In life, Florence Griffith Joyner (Flo Jo as she was known to fans) was famous for her long painted fingernails, hand-made body suits, and of course, for running really fast. In the late eighties she set Olympic records in both the one hundred meter and two hundred meter, earning herself another nickname, “the world’s fastest woman.”
Sadly, on September 21, 1998, Joyner suffered an epileptic seizure and died in her sleep. She was thirty nine years old.
After her death, Joyner’s family searched in vain for her will. They never recovered it and it was never filed with the court.
As a result, Joyner’s estate went into probate. Her mother and husband found themselves embroiled in a bitter legal battle; Joyner’s mother claiming Joyner promised she could live out the remainder of her life in the Joyner home. Joyner’s husband claiming his wife never made any such promise. With the will missing, it was impossible to determine the truth. In the end, the judge appointed a third party to administer the estate.

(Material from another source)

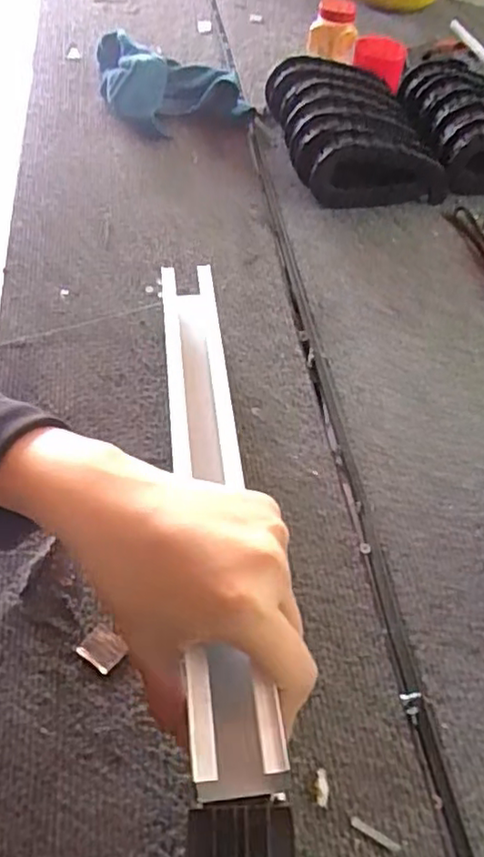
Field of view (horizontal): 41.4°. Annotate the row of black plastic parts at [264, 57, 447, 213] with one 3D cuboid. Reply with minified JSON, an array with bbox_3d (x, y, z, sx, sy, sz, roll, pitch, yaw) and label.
[{"bbox_3d":[0.121,-0.321,0.691,0.160,0.075,0.186,-7,53,-9],"label":"row of black plastic parts"}]

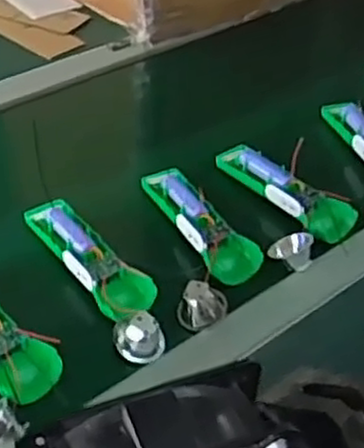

Had Joyner’s will been recovered her family could have been spared the personal and financial expense of a lengthy probate. Instead, her estate paid unnecessary legal fees, while two of the people most important to her feuded in court for the better part of four years.
It goes without saying that for a person’s estate planning to be effective, it must be accessible. A trusted person must know where the planning documents are and be able to retrieve them.
However, life does happen and disasters occur. It is possible for a person’s planning to be lost or destroyed. As a result, many firms (including Streeter Law Group) keep a copy of the client’s most recent plan because you never know.